Exercise goal: Continue the forum post about keeping a wig clean without washing it every day, starting right after its last sentence.
(Text for analysis begins)
# Women's Hair Loss > Hair Replacement: Wigs, Toppers, Hair Integration >  Keeping wig hygienic w/o shampooing every day?

## LongHairGuy

Hey folks,

following problem here: As I found out that my horrible(!) tangling issues with my long hair, medium curly full cap only appear when I wear my hair in a wet (or towel dry state), I'm currently having a strategy of really rinsing and shampooing the wig only once a week and let it dry over night. Then it is perfect.

As I want to shower daily, I'm currently using a very loose attachment allowing me to quickly completely remove the wig when I have privacy in my bathroom, have a shower (w/o the wig on) and afterwards put it on again (as it was before, not washed).

For an inactive lifestyle as I had it the past weeks, that seems suitable. However, I actually want to work out every day, especially cardio stuff with heavy sweating. My gym time would normally be in the morning before going to work, but I wouldn't go to the gym w/o hair.
(Text for analysis ends)
(Record set begins)
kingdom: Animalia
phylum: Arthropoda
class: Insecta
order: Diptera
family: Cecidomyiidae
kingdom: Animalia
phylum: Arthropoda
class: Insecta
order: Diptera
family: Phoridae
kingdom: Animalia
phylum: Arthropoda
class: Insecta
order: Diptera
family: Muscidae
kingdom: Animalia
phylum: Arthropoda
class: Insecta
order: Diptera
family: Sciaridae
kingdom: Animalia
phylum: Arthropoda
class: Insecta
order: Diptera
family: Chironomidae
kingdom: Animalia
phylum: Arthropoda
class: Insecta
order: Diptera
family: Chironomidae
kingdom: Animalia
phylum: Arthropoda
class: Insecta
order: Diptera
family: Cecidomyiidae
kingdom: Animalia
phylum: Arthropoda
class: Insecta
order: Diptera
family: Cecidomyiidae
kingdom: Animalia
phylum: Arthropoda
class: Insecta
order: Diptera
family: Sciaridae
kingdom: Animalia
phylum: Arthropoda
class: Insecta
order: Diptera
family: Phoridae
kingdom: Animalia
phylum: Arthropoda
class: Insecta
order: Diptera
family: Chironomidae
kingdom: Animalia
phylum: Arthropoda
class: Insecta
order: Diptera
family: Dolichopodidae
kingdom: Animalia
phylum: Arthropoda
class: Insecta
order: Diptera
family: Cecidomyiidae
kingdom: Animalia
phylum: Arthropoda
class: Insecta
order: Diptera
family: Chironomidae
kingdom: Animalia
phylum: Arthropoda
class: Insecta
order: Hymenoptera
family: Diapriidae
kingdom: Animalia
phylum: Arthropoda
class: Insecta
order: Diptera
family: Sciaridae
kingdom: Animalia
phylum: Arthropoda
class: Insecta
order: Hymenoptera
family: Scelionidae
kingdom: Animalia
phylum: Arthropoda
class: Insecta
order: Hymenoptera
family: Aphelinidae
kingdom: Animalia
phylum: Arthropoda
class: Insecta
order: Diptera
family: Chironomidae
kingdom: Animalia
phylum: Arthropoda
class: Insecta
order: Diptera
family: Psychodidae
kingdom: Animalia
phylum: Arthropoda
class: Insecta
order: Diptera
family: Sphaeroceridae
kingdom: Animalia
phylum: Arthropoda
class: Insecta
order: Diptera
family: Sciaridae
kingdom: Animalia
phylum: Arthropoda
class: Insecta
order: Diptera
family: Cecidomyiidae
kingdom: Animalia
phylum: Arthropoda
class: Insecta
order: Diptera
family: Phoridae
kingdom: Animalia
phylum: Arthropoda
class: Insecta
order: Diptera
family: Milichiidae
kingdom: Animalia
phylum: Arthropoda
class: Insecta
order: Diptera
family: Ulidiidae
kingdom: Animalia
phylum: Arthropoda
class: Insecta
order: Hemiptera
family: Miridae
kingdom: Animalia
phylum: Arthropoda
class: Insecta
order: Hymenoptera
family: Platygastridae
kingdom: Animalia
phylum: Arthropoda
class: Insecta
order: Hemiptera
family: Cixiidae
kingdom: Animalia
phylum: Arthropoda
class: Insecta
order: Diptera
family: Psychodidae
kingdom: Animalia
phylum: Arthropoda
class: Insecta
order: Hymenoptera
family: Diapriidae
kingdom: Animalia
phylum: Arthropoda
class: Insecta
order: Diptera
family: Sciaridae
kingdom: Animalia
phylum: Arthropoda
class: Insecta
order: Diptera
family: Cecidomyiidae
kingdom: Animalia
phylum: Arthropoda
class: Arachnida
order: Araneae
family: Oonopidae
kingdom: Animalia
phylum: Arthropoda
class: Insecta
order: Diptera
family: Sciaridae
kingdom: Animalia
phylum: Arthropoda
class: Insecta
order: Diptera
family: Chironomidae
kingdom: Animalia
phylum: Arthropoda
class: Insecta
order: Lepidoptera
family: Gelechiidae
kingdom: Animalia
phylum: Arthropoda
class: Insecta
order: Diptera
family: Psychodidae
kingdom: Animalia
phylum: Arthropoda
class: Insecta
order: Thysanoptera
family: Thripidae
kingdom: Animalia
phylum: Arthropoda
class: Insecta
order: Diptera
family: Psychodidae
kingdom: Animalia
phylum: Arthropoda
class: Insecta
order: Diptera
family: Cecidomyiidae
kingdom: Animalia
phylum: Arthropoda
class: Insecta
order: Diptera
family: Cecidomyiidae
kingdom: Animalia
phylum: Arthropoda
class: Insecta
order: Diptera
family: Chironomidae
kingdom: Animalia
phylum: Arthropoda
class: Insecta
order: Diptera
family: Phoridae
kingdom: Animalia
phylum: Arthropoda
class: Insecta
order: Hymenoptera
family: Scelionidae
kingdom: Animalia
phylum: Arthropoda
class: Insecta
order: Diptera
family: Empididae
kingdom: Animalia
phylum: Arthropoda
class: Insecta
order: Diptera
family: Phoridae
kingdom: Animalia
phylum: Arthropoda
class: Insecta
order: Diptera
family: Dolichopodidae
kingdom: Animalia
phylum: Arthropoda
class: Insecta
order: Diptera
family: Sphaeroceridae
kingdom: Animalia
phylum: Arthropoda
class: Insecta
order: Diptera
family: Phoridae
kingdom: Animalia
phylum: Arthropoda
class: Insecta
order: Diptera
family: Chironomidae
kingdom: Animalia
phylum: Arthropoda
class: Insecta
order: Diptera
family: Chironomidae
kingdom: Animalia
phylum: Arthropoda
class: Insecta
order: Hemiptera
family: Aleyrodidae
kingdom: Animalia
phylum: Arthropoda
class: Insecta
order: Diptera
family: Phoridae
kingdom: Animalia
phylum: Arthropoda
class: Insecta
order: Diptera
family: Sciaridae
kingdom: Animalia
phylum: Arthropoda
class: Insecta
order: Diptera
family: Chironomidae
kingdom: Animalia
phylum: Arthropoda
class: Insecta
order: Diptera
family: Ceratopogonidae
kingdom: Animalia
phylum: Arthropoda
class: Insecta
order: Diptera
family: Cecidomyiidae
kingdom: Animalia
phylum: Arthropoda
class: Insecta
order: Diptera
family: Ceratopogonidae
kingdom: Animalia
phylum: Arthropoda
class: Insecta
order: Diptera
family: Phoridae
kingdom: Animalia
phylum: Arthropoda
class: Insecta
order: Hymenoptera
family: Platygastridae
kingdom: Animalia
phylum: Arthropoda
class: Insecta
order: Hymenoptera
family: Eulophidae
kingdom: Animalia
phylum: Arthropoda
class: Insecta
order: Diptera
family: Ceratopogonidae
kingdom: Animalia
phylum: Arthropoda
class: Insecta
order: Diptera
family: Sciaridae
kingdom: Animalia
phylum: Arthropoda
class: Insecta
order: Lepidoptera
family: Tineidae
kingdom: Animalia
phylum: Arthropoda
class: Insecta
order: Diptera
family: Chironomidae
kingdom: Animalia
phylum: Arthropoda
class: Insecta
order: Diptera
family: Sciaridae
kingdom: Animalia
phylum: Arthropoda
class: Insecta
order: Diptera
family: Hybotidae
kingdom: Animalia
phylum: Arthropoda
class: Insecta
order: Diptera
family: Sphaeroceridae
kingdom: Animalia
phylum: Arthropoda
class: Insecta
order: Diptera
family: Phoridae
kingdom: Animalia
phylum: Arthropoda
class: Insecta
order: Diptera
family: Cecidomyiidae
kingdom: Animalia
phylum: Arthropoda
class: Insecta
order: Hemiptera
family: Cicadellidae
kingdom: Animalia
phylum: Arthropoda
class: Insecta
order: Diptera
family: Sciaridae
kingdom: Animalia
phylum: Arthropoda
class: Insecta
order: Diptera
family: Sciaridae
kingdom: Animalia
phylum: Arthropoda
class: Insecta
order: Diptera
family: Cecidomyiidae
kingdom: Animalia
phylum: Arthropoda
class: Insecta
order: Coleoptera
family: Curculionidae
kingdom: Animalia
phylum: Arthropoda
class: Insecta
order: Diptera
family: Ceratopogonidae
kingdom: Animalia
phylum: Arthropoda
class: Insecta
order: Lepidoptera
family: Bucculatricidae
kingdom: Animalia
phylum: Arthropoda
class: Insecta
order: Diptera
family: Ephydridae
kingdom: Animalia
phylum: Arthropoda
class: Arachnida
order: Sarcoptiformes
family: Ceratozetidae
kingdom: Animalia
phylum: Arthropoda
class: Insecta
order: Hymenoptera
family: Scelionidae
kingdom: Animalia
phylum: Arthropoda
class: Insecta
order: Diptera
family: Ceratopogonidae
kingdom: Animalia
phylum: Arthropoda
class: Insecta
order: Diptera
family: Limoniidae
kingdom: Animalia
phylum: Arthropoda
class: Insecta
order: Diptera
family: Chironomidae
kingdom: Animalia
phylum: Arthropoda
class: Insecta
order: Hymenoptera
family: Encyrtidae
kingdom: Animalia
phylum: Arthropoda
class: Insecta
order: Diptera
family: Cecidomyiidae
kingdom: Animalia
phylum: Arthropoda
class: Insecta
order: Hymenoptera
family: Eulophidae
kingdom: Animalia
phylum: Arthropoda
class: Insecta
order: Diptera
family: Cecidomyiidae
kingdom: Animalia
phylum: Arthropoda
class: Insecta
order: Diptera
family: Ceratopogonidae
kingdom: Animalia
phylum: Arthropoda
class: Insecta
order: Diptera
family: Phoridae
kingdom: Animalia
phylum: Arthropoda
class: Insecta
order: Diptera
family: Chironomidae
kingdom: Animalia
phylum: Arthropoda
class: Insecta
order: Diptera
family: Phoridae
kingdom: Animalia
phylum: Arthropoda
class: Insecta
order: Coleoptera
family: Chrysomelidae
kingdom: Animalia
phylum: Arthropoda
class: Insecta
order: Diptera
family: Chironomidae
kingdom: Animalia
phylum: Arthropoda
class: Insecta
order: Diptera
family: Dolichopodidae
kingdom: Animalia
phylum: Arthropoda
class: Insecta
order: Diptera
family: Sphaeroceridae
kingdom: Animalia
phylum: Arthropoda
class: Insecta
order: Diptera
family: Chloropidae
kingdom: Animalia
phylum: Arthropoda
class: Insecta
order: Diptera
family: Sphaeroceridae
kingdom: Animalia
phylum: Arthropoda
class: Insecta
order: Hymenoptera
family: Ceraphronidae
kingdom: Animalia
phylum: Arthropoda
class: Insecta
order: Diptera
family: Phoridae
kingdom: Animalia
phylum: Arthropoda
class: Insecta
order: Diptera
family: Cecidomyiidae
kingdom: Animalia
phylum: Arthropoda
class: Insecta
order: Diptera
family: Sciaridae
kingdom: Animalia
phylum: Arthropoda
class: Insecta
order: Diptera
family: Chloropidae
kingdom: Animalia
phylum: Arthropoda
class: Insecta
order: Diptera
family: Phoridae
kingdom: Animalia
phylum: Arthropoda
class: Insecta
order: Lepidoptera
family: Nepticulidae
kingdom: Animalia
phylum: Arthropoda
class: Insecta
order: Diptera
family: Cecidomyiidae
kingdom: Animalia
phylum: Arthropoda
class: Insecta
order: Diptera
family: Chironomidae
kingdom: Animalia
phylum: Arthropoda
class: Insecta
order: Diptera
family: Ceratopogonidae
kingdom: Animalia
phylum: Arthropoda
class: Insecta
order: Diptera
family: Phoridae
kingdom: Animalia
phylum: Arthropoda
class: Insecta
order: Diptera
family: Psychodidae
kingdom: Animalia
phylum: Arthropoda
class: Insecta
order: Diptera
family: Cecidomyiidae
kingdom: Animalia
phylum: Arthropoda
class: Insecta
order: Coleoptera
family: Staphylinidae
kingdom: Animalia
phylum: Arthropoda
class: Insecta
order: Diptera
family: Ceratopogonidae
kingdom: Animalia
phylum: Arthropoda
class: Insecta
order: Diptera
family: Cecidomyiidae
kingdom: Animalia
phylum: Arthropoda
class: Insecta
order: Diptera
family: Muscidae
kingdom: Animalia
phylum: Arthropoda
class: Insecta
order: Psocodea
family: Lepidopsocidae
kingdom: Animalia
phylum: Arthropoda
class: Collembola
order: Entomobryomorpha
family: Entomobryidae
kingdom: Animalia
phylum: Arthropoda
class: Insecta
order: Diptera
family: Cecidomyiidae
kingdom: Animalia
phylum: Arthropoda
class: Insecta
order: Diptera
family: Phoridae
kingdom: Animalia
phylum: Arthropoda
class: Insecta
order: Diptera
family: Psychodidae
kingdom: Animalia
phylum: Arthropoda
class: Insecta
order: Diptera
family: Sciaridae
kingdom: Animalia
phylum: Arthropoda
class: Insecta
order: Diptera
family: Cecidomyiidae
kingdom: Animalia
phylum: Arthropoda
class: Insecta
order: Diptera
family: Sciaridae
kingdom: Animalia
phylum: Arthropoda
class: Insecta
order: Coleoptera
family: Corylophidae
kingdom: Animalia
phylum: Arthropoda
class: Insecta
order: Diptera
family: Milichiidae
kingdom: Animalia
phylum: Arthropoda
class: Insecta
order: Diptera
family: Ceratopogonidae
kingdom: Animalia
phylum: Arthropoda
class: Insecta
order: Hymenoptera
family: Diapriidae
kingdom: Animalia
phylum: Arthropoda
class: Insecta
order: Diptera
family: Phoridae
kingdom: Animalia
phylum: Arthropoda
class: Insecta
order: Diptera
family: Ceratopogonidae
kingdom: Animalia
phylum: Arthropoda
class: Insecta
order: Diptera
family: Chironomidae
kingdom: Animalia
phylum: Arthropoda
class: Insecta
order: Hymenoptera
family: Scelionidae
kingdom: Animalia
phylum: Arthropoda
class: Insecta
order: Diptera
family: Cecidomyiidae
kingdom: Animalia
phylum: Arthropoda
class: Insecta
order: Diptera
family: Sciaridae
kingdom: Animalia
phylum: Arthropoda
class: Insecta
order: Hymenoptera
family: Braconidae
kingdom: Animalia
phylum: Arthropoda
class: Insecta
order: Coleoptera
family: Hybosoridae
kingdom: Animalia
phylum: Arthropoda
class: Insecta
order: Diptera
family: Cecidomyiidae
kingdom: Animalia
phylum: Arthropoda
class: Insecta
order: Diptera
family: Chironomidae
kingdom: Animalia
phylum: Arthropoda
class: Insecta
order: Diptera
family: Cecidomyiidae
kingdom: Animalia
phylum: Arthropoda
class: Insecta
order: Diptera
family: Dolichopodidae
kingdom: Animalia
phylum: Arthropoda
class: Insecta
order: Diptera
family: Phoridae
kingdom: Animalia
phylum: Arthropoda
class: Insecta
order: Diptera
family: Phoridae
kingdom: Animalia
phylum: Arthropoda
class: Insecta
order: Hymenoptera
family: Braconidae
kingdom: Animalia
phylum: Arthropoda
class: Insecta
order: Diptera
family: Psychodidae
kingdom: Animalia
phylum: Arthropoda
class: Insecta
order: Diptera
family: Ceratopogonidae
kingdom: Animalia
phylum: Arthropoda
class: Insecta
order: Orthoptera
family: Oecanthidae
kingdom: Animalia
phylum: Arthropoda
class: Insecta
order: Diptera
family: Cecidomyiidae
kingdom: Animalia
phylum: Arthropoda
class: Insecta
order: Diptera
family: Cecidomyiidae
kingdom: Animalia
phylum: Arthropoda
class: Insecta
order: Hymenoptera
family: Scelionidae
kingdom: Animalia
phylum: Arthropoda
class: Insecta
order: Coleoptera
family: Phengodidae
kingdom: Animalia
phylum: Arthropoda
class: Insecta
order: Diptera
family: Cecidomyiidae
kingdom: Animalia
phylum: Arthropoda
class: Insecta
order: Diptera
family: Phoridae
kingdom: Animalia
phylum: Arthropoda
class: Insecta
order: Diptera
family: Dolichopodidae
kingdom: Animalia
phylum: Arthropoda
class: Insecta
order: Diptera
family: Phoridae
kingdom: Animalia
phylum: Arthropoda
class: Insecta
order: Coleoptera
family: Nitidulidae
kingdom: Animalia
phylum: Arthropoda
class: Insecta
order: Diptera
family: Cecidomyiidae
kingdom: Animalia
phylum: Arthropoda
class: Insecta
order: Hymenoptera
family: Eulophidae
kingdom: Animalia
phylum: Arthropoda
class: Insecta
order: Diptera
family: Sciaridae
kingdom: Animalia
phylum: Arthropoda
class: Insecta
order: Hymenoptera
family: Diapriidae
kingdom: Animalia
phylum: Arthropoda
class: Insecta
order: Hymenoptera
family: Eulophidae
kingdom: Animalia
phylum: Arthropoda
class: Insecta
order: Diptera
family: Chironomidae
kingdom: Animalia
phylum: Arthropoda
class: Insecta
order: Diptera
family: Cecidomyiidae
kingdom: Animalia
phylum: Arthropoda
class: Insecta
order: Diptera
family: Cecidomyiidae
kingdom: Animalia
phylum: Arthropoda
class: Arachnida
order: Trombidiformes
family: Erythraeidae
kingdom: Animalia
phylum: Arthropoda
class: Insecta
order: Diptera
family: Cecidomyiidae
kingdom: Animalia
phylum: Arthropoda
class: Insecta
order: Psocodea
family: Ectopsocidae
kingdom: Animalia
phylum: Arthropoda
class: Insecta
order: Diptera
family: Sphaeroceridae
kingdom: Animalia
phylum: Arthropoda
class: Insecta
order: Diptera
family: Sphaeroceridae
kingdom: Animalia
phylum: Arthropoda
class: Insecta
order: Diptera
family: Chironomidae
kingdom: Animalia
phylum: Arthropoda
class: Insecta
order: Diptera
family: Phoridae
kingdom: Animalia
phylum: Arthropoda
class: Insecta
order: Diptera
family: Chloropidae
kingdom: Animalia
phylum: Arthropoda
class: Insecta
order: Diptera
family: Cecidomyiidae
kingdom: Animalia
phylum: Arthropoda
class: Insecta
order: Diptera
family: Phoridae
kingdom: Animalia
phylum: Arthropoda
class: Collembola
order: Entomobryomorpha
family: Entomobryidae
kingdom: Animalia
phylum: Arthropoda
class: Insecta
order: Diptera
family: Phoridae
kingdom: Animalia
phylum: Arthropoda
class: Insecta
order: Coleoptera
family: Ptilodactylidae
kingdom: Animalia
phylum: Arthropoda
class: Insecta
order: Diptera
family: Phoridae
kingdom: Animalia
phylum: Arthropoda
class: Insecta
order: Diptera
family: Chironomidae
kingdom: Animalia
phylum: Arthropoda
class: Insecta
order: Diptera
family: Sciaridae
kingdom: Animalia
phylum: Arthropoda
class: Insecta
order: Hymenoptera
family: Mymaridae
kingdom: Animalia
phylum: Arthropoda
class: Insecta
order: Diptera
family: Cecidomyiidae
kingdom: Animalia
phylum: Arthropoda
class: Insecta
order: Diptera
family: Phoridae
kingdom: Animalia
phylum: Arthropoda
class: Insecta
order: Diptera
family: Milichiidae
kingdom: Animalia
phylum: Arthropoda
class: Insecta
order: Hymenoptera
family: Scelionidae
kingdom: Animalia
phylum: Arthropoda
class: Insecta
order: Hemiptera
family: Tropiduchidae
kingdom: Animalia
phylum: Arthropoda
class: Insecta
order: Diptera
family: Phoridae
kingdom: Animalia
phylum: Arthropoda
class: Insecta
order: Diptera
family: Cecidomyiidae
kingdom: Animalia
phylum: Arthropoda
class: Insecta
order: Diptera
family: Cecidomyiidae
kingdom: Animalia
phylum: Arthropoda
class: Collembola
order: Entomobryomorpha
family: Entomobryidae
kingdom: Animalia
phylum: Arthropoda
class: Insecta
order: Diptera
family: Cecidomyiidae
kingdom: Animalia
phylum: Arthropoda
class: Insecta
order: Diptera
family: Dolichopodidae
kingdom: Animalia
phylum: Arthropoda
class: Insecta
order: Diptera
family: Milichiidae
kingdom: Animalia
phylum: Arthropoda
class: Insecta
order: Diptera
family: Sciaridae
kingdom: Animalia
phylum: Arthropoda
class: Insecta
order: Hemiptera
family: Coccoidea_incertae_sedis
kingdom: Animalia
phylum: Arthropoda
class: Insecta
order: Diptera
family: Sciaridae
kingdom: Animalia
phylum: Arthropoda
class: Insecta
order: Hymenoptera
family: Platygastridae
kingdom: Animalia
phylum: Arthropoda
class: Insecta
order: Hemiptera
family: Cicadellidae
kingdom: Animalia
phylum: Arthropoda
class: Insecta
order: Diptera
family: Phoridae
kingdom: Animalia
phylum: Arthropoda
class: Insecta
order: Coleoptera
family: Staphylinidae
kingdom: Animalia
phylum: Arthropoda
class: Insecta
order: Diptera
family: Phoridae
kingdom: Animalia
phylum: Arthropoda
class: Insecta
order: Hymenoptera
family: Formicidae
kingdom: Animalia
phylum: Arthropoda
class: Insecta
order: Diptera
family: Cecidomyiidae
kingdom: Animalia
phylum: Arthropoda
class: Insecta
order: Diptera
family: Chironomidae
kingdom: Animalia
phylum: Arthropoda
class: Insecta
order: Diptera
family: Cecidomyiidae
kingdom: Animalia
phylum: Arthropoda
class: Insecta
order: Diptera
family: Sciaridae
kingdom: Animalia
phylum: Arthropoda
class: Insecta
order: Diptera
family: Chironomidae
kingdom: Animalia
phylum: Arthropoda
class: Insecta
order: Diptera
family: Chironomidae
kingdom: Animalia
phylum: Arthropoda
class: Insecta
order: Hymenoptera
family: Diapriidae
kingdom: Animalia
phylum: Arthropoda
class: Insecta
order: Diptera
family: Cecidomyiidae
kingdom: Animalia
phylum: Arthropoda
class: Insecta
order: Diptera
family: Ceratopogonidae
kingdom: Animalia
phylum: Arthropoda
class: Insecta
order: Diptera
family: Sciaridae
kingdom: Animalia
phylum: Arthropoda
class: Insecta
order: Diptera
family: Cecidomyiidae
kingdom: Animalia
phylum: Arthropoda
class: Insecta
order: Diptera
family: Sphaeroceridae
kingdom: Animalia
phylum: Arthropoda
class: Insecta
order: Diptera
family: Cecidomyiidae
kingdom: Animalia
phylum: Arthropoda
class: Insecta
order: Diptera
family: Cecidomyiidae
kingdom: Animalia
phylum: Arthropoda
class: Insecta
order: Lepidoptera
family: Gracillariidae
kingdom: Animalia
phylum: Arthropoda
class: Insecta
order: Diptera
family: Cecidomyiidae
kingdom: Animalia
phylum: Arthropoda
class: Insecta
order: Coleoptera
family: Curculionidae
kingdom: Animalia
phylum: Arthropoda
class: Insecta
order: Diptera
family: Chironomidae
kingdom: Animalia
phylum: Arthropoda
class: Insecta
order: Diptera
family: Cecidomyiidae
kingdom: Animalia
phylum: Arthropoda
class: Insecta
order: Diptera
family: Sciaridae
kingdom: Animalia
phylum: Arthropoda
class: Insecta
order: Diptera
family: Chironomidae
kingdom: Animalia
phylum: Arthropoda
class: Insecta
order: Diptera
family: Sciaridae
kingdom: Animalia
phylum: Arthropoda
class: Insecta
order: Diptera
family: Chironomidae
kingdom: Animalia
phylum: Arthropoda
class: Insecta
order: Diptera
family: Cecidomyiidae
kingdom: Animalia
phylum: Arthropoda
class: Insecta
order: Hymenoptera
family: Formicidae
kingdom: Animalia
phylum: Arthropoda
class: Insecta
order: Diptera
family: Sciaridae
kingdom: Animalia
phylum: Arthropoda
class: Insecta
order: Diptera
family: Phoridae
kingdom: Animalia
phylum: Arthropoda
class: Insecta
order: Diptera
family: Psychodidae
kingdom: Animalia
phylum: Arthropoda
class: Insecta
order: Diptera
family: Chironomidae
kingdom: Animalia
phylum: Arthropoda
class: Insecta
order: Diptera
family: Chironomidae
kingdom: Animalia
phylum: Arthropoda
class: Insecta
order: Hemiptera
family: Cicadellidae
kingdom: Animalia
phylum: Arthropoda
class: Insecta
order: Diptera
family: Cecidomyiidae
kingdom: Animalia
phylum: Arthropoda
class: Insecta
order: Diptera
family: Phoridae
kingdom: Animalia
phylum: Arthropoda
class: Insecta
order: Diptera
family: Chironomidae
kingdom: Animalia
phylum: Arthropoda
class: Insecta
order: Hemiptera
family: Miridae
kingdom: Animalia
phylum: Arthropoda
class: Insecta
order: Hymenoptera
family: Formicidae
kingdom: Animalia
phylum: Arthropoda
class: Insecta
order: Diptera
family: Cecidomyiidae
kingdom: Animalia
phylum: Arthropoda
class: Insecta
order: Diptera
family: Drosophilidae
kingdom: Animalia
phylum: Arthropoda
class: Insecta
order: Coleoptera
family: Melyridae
(Record set ends)
Exercise result:
And as you can imagine, I have a strange feeling about my actual body and skin being clean after gym/shower routine, but then putting on a wig that is  kind of unhygienic - like you wouldn't wear your sweat-soaked gym shirt or underpants for work  :Wink: 

So now I'm looking for a solution how to go w/o daily rinsing and shampooing daily (because of the tangling issue, when wearing in a mosut state) but finding a different way to keep thing hygienic. (I'm specially referring to the base, lace by the way). I don't have to worry about all the bacteria working on my base, maybe even starting to smell, while the rest of my body is clean. I want to feel clean on my head, too.

What would you suggest?
"dry shampoo"...?
germicide...?
...?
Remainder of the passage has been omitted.